[Data records]
┄┄┄┄┄┄┄┄┄┄
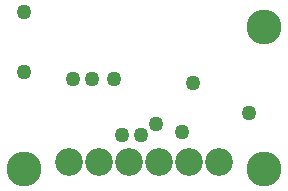
<source format=gbs>
G75*
G70*
%OFA0B0*%
%FSLAX24Y24*%
%IPPOS*%
%LPD*%
%AMOC8*
5,1,8,0,0,1.08239X$1,22.5*
%
%ADD10C,0.1162*%
%ADD11C,0.0920*%
%ADD12C,0.0496*%
D10*
X001440Y001440D03*
X009440Y001440D03*
X009440Y006190D03*
D11*
X007940Y001690D03*
X006940Y001690D03*
X005940Y001690D03*
X004940Y001690D03*
X003940Y001690D03*
X002940Y001690D03*
D12*
X004690Y002565D03*
X005315Y002565D03*
X005815Y002940D03*
X006690Y002690D03*
X007065Y004315D03*
X008940Y003315D03*
X004440Y004440D03*
X003690Y004440D03*
X003065Y004440D03*
X001440Y004690D03*
X001440Y006690D03*
M02*

</source>
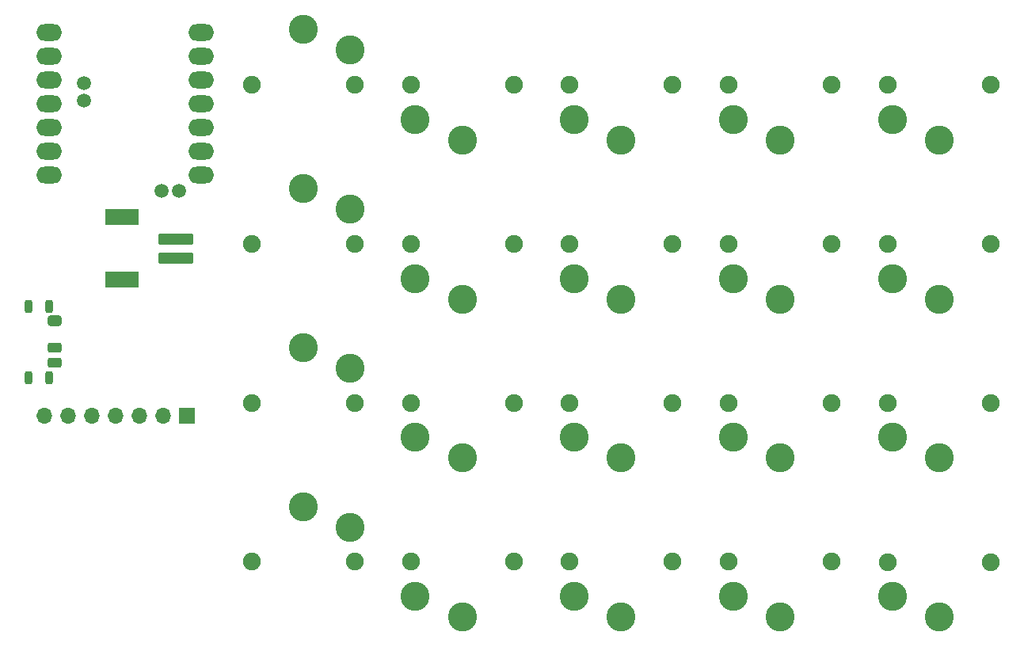
<source format=gbr>
%TF.GenerationSoftware,KiCad,Pcbnew,9.0.2*%
%TF.CreationDate,2025-12-04T00:45:17+09:00*%
%TF.ProjectId,FrostOrtho_R,46726f73-744f-4727-9468-6f5f522e6b69,rev?*%
%TF.SameCoordinates,Original*%
%TF.FileFunction,Soldermask,Top*%
%TF.FilePolarity,Negative*%
%FSLAX46Y46*%
G04 Gerber Fmt 4.6, Leading zero omitted, Abs format (unit mm)*
G04 Created by KiCad (PCBNEW 9.0.2) date 2025-12-04 00:45:17*
%MOMM*%
%LPD*%
G01*
G04 APERTURE LIST*
G04 Aperture macros list*
%AMRoundRect*
0 Rectangle with rounded corners*
0 $1 Rounding radius*
0 $2 $3 $4 $5 $6 $7 $8 $9 X,Y pos of 4 corners*
0 Add a 4 corners polygon primitive as box body*
4,1,4,$2,$3,$4,$5,$6,$7,$8,$9,$2,$3,0*
0 Add four circle primitives for the rounded corners*
1,1,$1+$1,$2,$3*
1,1,$1+$1,$4,$5*
1,1,$1+$1,$6,$7*
1,1,$1+$1,$8,$9*
0 Add four rect primitives between the rounded corners*
20,1,$1+$1,$2,$3,$4,$5,0*
20,1,$1+$1,$4,$5,$6,$7,0*
20,1,$1+$1,$6,$7,$8,$9,0*
20,1,$1+$1,$8,$9,$2,$3,0*%
G04 Aperture macros list end*
%ADD10C,1.900000*%
%ADD11C,3.100000*%
%ADD12RoundRect,0.102000X1.750000X-0.500000X1.750000X0.500000X-1.750000X0.500000X-1.750000X-0.500000X0*%
%ADD13RoundRect,0.102000X1.700000X-0.750000X1.700000X0.750000X-1.700000X0.750000X-1.700000X-0.750000X0*%
%ADD14RoundRect,0.200000X-0.200000X0.475000X-0.200000X-0.475000X0.200000X-0.475000X0.200000X0.475000X0*%
%ADD15RoundRect,0.287500X-0.467500X0.287500X-0.467500X-0.287500X0.467500X-0.287500X0.467500X0.287500X0*%
%ADD16RoundRect,0.262500X-0.487500X0.262500X-0.487500X-0.262500X0.487500X-0.262500X0.487500X0.262500X0*%
%ADD17RoundRect,0.275000X-0.475000X0.275000X-0.475000X-0.275000X0.475000X-0.275000X0.475000X0.275000X0*%
%ADD18O,2.750000X1.800000*%
%ADD19C,1.500000*%
%ADD20R,1.700000X1.700000*%
%ADD21O,1.700000X1.700000*%
G04 APERTURE END LIST*
D10*
%TO.C,SW15*%
X119000000Y-67500000D03*
D11*
X119500000Y-71200000D03*
X124500000Y-73400000D03*
D10*
X130000000Y-67500000D03*
%TD*%
%TO.C,SW20*%
X136000000Y-84510000D03*
D11*
X136500000Y-88210000D03*
X141500000Y-90410000D03*
D10*
X147000000Y-84510000D03*
%TD*%
D12*
%TO.C,BT1*%
X59875000Y-52000000D03*
X59875000Y-50000000D03*
D13*
X54125000Y-47650000D03*
X54125000Y-54350000D03*
%TD*%
D10*
%TO.C,SW18*%
X136000000Y-50500000D03*
D11*
X136500000Y-54200000D03*
X141500000Y-56400000D03*
D10*
X147000000Y-50500000D03*
%TD*%
%TO.C,SW5*%
X85000000Y-33500000D03*
D11*
X85500000Y-37200000D03*
X90500000Y-39400000D03*
D10*
X96000000Y-33500000D03*
%TD*%
%TO.C,SW16*%
X119000000Y-84500000D03*
D11*
X119500000Y-88200000D03*
X124500000Y-90400000D03*
D10*
X130000000Y-84500000D03*
%TD*%
%TO.C,SW2*%
X79000000Y-50500000D03*
D11*
X78500000Y-46800000D03*
X73500000Y-44600000D03*
D10*
X68000000Y-50500000D03*
%TD*%
%TO.C,SW12*%
X102000000Y-84500000D03*
D11*
X102500000Y-88200000D03*
X107500000Y-90400000D03*
D10*
X113000000Y-84500000D03*
%TD*%
%TO.C,SW6*%
X85000000Y-50500000D03*
D11*
X85500000Y-54200000D03*
X90500000Y-56400000D03*
D10*
X96000000Y-50500000D03*
%TD*%
%TO.C,SW4*%
X79000000Y-84500000D03*
D11*
X78500000Y-80800000D03*
X73500000Y-78600000D03*
D10*
X68000000Y-84500000D03*
%TD*%
%TO.C,SW3*%
X79000000Y-67500000D03*
D11*
X78500000Y-63800000D03*
X73500000Y-61600000D03*
D10*
X68000000Y-67500000D03*
%TD*%
%TO.C,SW13*%
X119000000Y-33500000D03*
D11*
X119500000Y-37200000D03*
X124500000Y-39400000D03*
D10*
X130000000Y-33500000D03*
%TD*%
%TO.C,SW10*%
X102000000Y-50500000D03*
D11*
X102500000Y-54200000D03*
X107500000Y-56400000D03*
D10*
X113000000Y-50500000D03*
%TD*%
%TO.C,SW14*%
X119000000Y-50500000D03*
D11*
X119500000Y-54200000D03*
X124500000Y-56400000D03*
D10*
X130000000Y-50500000D03*
%TD*%
D14*
%TO.C,SW21*%
X44100000Y-64825000D03*
X46310000Y-64825000D03*
X44100000Y-57175000D03*
X46310000Y-57175000D03*
D15*
X46955000Y-58725000D03*
D16*
X46960000Y-61575000D03*
D17*
X46960000Y-63250000D03*
%TD*%
D10*
%TO.C,SW8*%
X85000000Y-84500000D03*
D11*
X85500000Y-88200000D03*
X90500000Y-90400000D03*
D10*
X96000000Y-84500000D03*
%TD*%
%TO.C,SW9*%
X102000000Y-33500000D03*
D11*
X102500000Y-37200000D03*
X107500000Y-39400000D03*
D10*
X113000000Y-33500000D03*
%TD*%
%TO.C,SW11*%
X101980000Y-67500000D03*
D11*
X102480000Y-71200000D03*
X107480000Y-73400000D03*
D10*
X112980000Y-67500000D03*
%TD*%
%TO.C,SW7*%
X85000000Y-67500000D03*
D11*
X85500000Y-71200000D03*
X90500000Y-73400000D03*
D10*
X96000000Y-67500000D03*
%TD*%
D18*
%TO.C,U1*%
X46380000Y-27924000D03*
X46380000Y-30464000D03*
X46380000Y-33004000D03*
X46380000Y-35544000D03*
X46380000Y-38084000D03*
X46380000Y-40624000D03*
X46380000Y-43164000D03*
X62620000Y-43164000D03*
X62620000Y-40624000D03*
X62620000Y-38084000D03*
X62620000Y-35544000D03*
X62620000Y-33004000D03*
X62620000Y-30464000D03*
X62620000Y-27924000D03*
D19*
X58335400Y-44856000D03*
X60215000Y-44856000D03*
X50055000Y-35227000D03*
X50055000Y-33322000D03*
%TD*%
D10*
%TO.C,SW1*%
X79000000Y-33500000D03*
D11*
X78500000Y-29800000D03*
X73500000Y-27600000D03*
D10*
X68000000Y-33500000D03*
%TD*%
%TO.C,SW19*%
X136000000Y-67500000D03*
D11*
X136500000Y-71200000D03*
X141500000Y-73400000D03*
D10*
X147000000Y-67500000D03*
%TD*%
%TO.C,SW17*%
X136000000Y-33500000D03*
D11*
X136500000Y-37200000D03*
X141500000Y-39400000D03*
D10*
X147000000Y-33500000D03*
%TD*%
D20*
%TO.C,J1*%
X61100000Y-68900000D03*
D21*
X58560000Y-68900000D03*
X56020000Y-68900000D03*
X53480000Y-68900000D03*
X50940000Y-68900000D03*
X48400000Y-68900000D03*
X45860000Y-68900000D03*
%TD*%
M02*

</source>
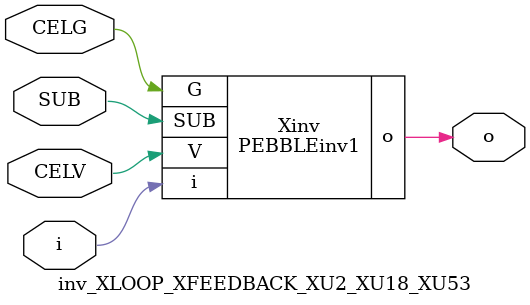
<source format=v>



module PEBBLEinv1 ( o, G, SUB, V, i );

  input V;
  input i;
  input G;
  output o;
  input SUB;
endmodule

//Celera Confidential Do Not Copy inv_XLOOP_XFEEDBACK_XU2_XU18_XU53
//Celera Confidential Symbol Generator
//5V Inverter
module inv_XLOOP_XFEEDBACK_XU2_XU18_XU53 (CELV,CELG,i,o,SUB);
input CELV;
input CELG;
input i;
input SUB;
output o;

//Celera Confidential Do Not Copy inv
PEBBLEinv1 Xinv(
.V (CELV),
.i (i),
.o (o),
.SUB (SUB),
.G (CELG)
);
//,diesize,PEBBLEinv1

//Celera Confidential Do Not Copy Module End
//Celera Schematic Generator
endmodule

</source>
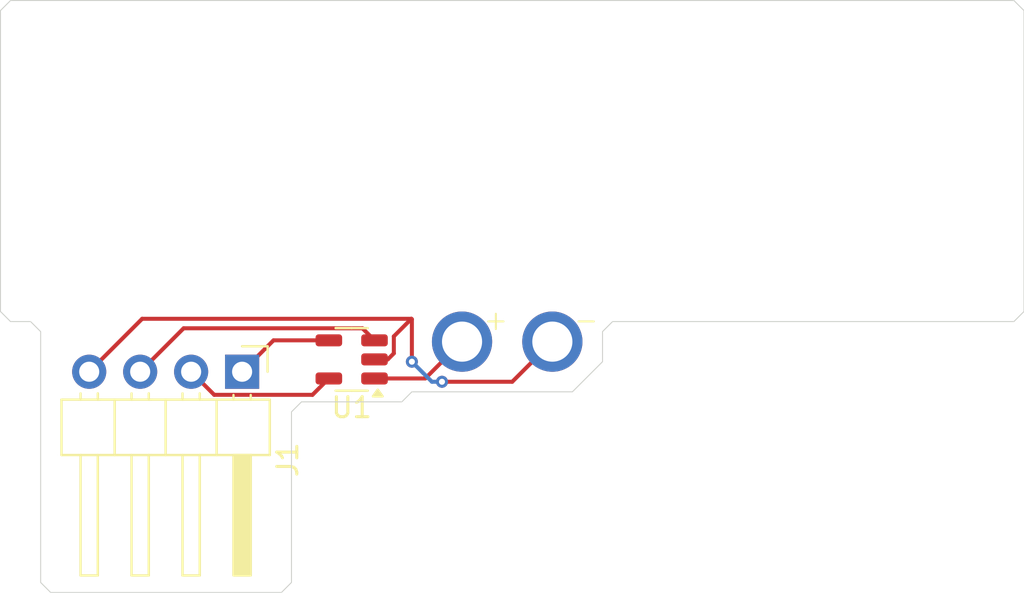
<source format=kicad_pcb>
(kicad_pcb
	(version 20241229)
	(generator "pcbnew")
	(generator_version "9.0")
	(general
		(thickness 1.6)
		(legacy_teardrops no)
	)
	(paper "A4")
	(layers
		(0 "F.Cu" signal)
		(2 "B.Cu" signal)
		(9 "F.Adhes" user "F.Adhesive")
		(11 "B.Adhes" user "B.Adhesive")
		(13 "F.Paste" user)
		(15 "B.Paste" user)
		(5 "F.SilkS" user "F.Silkscreen")
		(7 "B.SilkS" user "B.Silkscreen")
		(1 "F.Mask" user)
		(3 "B.Mask" user)
		(17 "Dwgs.User" user "User.Drawings")
		(19 "Cmts.User" user "User.Comments")
		(21 "Eco1.User" user "User.Eco1")
		(23 "Eco2.User" user "User.Eco2")
		(25 "Edge.Cuts" user)
		(27 "Margin" user)
		(31 "F.CrtYd" user "F.Courtyard")
		(29 "B.CrtYd" user "B.Courtyard")
		(35 "F.Fab" user)
		(33 "B.Fab" user)
		(39 "User.1" user)
		(41 "User.2" user)
		(43 "User.3" user)
		(45 "User.4" user)
	)
	(setup
		(pad_to_mask_clearance 0)
		(allow_soldermask_bridges_in_footprints no)
		(tenting front back)
		(pcbplotparams
			(layerselection 0x00000000_00000000_55555555_5755f5ff)
			(plot_on_all_layers_selection 0x00000000_00000000_00000000_00000000)
			(disableapertmacros no)
			(usegerberextensions no)
			(usegerberattributes yes)
			(usegerberadvancedattributes yes)
			(creategerberjobfile yes)
			(dashed_line_dash_ratio 12.000000)
			(dashed_line_gap_ratio 3.000000)
			(svgprecision 4)
			(plotframeref no)
			(mode 1)
			(useauxorigin no)
			(hpglpennumber 1)
			(hpglpenspeed 20)
			(hpglpendiameter 15.000000)
			(pdf_front_fp_property_popups yes)
			(pdf_back_fp_property_popups yes)
			(pdf_metadata yes)
			(pdf_single_document no)
			(dxfpolygonmode yes)
			(dxfimperialunits yes)
			(dxfusepcbnewfont yes)
			(psnegative no)
			(psa4output no)
			(plot_black_and_white yes)
			(sketchpadsonfab no)
			(plotpadnumbers no)
			(hidednponfab no)
			(sketchdnponfab yes)
			(crossoutdnponfab yes)
			(subtractmaskfromsilk no)
			(outputformat 1)
			(mirror no)
			(drillshape 0)
			(scaleselection 1)
			(outputdirectory "")
		)
	)
	(net 0 "")
	(net 1 "1V")
	(net 2 "SGN")
	(net 3 "5V")
	(net 4 "GND")
	(net 5 "Net-(SC2-+)")
	(footprint "Package_TO_SOT_SMD:SOT-23-5" (layer "F.Cu") (at 40 35.885 180))
	(footprint "SolarCell:SolarCell_15mmx50mm_4PAD" (layer "F.Cu") (at 48 26))
	(footprint "Connector_PinHeader_2.54mm:PinHeader_1x04_P2.54mm_Horizontal" (layer "F.Cu") (at 34.54 36.5 -90))
	(gr_poly
		(pts
			(xy 23 18) (xy 22.5 18.5) (xy 22.5 33.5) (xy 23 34) (xy 24 34) (xy 24.5 34.5) (xy 24.5 47) (xy 25 47.5)
			(xy 36.5 47.5) (xy 37 47) (xy 37 38.5) (xy 37.5 38) (xy 42.5 38) (xy 43 37.5) (xy 51 37.5) (xy 52.5 36)
			(xy 52.5 34.5) (xy 53 34) (xy 73 34) (xy 73.5 33.5) (xy 73.5 18.5) (xy 73 18)
		)
		(stroke
			(width 0.05)
			(type solid)
		)
		(fill no)
		(layer "Edge.Cuts")
		(uuid "886905d5-ed3b-4371-a1a4-2c1b63bf5b94")
	)
	(segment
		(start 41.1375 34.935)
		(end 40.5365 34.334)
		(width 0.2)
		(layer "F.Cu")
		(net 1)
		(uuid "1450f489-605f-415f-b712-6cb667f4397c")
	)
	(segment
		(start 31.626 34.334)
		(end 29.46 36.5)
		(width 0.2)
		(layer "F.Cu")
		(net 1)
		(uuid "22f56a7f-0954-4093-b347-d9d74a40c46a")
	)
	(segment
		(start 40.5365 34.334)
		(end 31.626 34.334)
		(width 0.2)
		(layer "F.Cu")
		(net 1)
		(uuid "ea23005d-6d3e-461c-bac0-413d67624940")
	)
	(segment
		(start 36.105 34.935)
		(end 34.54 36.5)
		(width 0.2)
		(layer "F.Cu")
		(net 2)
		(uuid "b02e6666-3de2-4e79-b6d1-a34f40141d04")
	)
	(segment
		(start 38.8625 34.935)
		(end 36.105 34.935)
		(width 0.2)
		(layer "F.Cu")
		(net 2)
		(uuid "ca768f7c-f181-4d5f-940f-a678f69905df")
	)
	(segment
		(start 38.8625 36.835)
		(end 38.0465 37.651)
		(width 0.2)
		(layer "F.Cu")
		(net 3)
		(uuid "2a75bc98-89fb-4ffa-b7dd-34443570095b")
	)
	(segment
		(start 38.0465 37.651)
		(end 33.151 37.651)
		(width 0.2)
		(layer "F.Cu")
		(net 3)
		(uuid "57c701f7-0abc-40e0-935f-11a44462ce27")
	)
	(segment
		(start 33.151 37.651)
		(end 32 36.5)
		(width 0.2)
		(layer "F.Cu")
		(net 3)
		(uuid "9ae26275-985f-4132-9047-14f23b548548")
	)
	(segment
		(start 29.5585 33.8615)
		(end 42.9765 33.8615)
		(width 0.2)
		(layer "F.Cu")
		(net 4)
		(uuid "0c88cdfd-a083-4072-b50b-6671425563dd")
	)
	(segment
		(start 50 35)
		(end 48 37)
		(width 0.2)
		(layer "F.Cu")
		(net 4)
		(uuid "2869aff8-4a4c-4803-ac93-92626cadf72f")
	)
	(segment
		(start 48 37)
		(end 44.5 37)
		(width 0.2)
		(layer "F.Cu")
		(net 4)
		(uuid "2a35663d-ed3b-4718-bfdc-e9582e50d922")
	)
	(segment
		(start 41.799999 35.885)
		(end 41.1375 35.885)
		(width 0.2)
		(layer "F.Cu")
		(net 4)
		(uuid "4b7a4f46-9fd2-4cf8-9332-bc57dcfbb940")
	)
	(segment
		(start 42.9765 33.8615)
		(end 42.101 34.737001)
		(width 0.2)
		(layer "F.Cu")
		(net 4)
		(uuid "4c5bc25d-237e-414a-b7b2-3f9226a776d9")
	)
	(segment
		(start 43 33.885)
		(end 42.9765 33.8615)
		(width 0.2)
		(layer "F.Cu")
		(net 4)
		(uuid "6055638d-deca-4597-8de7-d528d58618c0")
	)
	(segment
		(start 43 36)
		(end 43 33.885)
		(width 0.2)
		(layer "F.Cu")
		(net 4)
		(uuid "6ae97e58-6f54-4777-a53d-20bd3e2b743c")
	)
	(segment
		(start 26.92 36.5)
		(end 29.5585 33.8615)
		(width 0.2)
		(layer "F.Cu")
		(net 4)
		(uuid "6f0ae2bd-26e2-4511-bdce-e701cd6cc4f8")
	)
	(segment
		(start 42.101 34.737001)
		(end 42.101 35.583999)
		(width 0.2)
		(layer "F.Cu")
		(net 4)
		(uuid "9e33a66a-4714-45fb-9ce2-a81e4eb74983")
	)
	(segment
		(start 42.101 35.583999)
		(end 41.799999 35.885)
		(width 0.2)
		(layer "F.Cu")
		(net 4)
		(uuid "ed317515-f2fa-44ec-b1cf-fbc2ccd7749e")
	)
	(via
		(at 44.5 37)
		(size 0.6)
		(drill 0.3)
		(layers "F.Cu" "B.Cu")
		(net 4)
		(uuid "2f53fc3a-e69e-4e2a-995f-d25e13dedbe7")
	)
	(via
		(at 43 36)
		(size 0.6)
		(drill 0.3)
		(layers "F.Cu" "B.Cu")
		(net 4)
		(uuid "6b75c36f-5260-4ea1-ba5c-ef9ff569253e")
	)
	(segment
		(start 44 37)
		(end 43 36)
		(width 0.2)
		(layer "B.Cu")
		(net 4)
		(uuid "0eabb36d-6a88-4472-9a4d-2ab17e390898")
	)
	(segment
		(start 44.5 37)
		(end 44 37)
		(width 0.2)
		(layer "B.Cu")
		(net 4)
		(uuid "3e8185ab-11e2-4349-8481-a1f9d4dc113e")
	)
	(segment
		(start 41.1375 36.835)
		(end 43.665 36.835)
		(width 0.2)
		(layer "F.Cu")
		(net 5)
		(uuid "cfdf36a1-6943-4c35-81d9-7c721535fd78")
	)
	(segment
		(start 43.665 36.835)
		(end 45.5 35)
		(width 0.2)
		(layer "F.Cu")
		(net 5)
		(uuid "d370ca64-7923-4665-9a6d-f0f164978041")
	)
	(embedded_fonts no)
)

</source>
┄┄┄┄┄┄┄┄┄┄
> [Your objective]
Write out again exactly the lines from the start of the data above through the line containing "X005815Y002940D03*", inclusive, excluding any pictures.

> [Solution]
<source format=gbs>
G75*
G70*
%OFA0B0*%
%FSLAX24Y24*%
%IPPOS*%
%LPD*%
%AMOC8*
5,1,8,0,0,1.08239X$1,22.5*
%
%ADD10C,0.1162*%
%ADD11C,0.0920*%
%ADD12C,0.0496*%
D10*
X001440Y001440D03*
X009440Y001440D03*
X009440Y006190D03*
D11*
X007940Y001690D03*
X006940Y001690D03*
X005940Y001690D03*
X004940Y001690D03*
X003940Y001690D03*
X002940Y001690D03*
D12*
X004690Y002565D03*
X005315Y002565D03*
X005815Y002940D03*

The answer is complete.